A dual-light technique has been shown to deactivate a variant of E. coli that is resistant to conventional antibiotics. [Image: luismmolina / Getty Images]
Researchers in New Zealand have shown that a strain of Escherichia coli that is resistant to antibiotics can be deactivated by irradiating it with two different wavelengths of light at the same time (J. Appl. Microbiol., doi: 10.1093/jambio/lxad124). The dual-wavelength technique delivers the same antimicrobial power as the ultraviolet lamps that are commonly used to disinfect water, air and surfaces, but in this case the two frequencies pose much less danger to human health.
Safer disinfection
The E. coli bacterium tested by the scientists, known as ESBL-Ec, is one of a growing number of so-called superbugs that cannot be treated with conventional antibiotics. Reducing the risk of infection requires safe and effective ways to sanitize common sources of contamination—such as hospitals, water treatment plants and facilities for food preparation—without causing more resistant variants to emerge.
The dual-wavelength regimen combines blue light-emitting diodes operating at 405 nm with ultraviolet light at 222 nm, which lies in the far-UVC part of the spectrum. In contrast, traditional UV lamps produce radiation at 254 nm, which is known to damage human tissue—particularly the skin and the eyes—after repeated or prolonged exposure.
Effective yet resistible
The researchers found that combining the two wavelengths improves their overall effectiveness by triggering different mechanisms that disrupt the activity of the microorganisms.

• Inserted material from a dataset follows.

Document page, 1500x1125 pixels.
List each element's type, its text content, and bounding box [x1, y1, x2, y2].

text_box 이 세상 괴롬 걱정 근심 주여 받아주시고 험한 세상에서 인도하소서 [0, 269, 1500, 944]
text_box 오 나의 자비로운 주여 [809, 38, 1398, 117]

The researchers found that combining the two wavelengths improves their overall effectiveness by triggering different mechanisms that disrupt the activity of the microorganisms. The same method was also shown to deactivate another variant of E. coli that does respond to antibiotic treatment, suggesting that the dual-light technique could be used to combat a broad range of harmful microbes. “There is great potential for these two light wavelengths to be used together in many applications where safety to the end user is of most importance,” comments Amanda Gardner, AgResearch Ltd., who contributed to the work.

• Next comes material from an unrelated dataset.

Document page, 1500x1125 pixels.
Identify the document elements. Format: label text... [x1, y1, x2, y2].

However, the researchers also found that ESBL-Ec can start to tolerate light after repeated irradiation at sublethal levels, an effect that was not observed for the variant that is sensitive to antibiotics. Gardner says further work is now needed to understand whether the light tolerance exhibited by ESBL-Ec might be caused by a genetic change or whether some other mechanism is at play. “It will also be important to investigate the development of light tolerance in other antimicrobial-resistant bacteria and to determine the minimum dose of far-UVC light that can create light tolerance,” adds Gardner.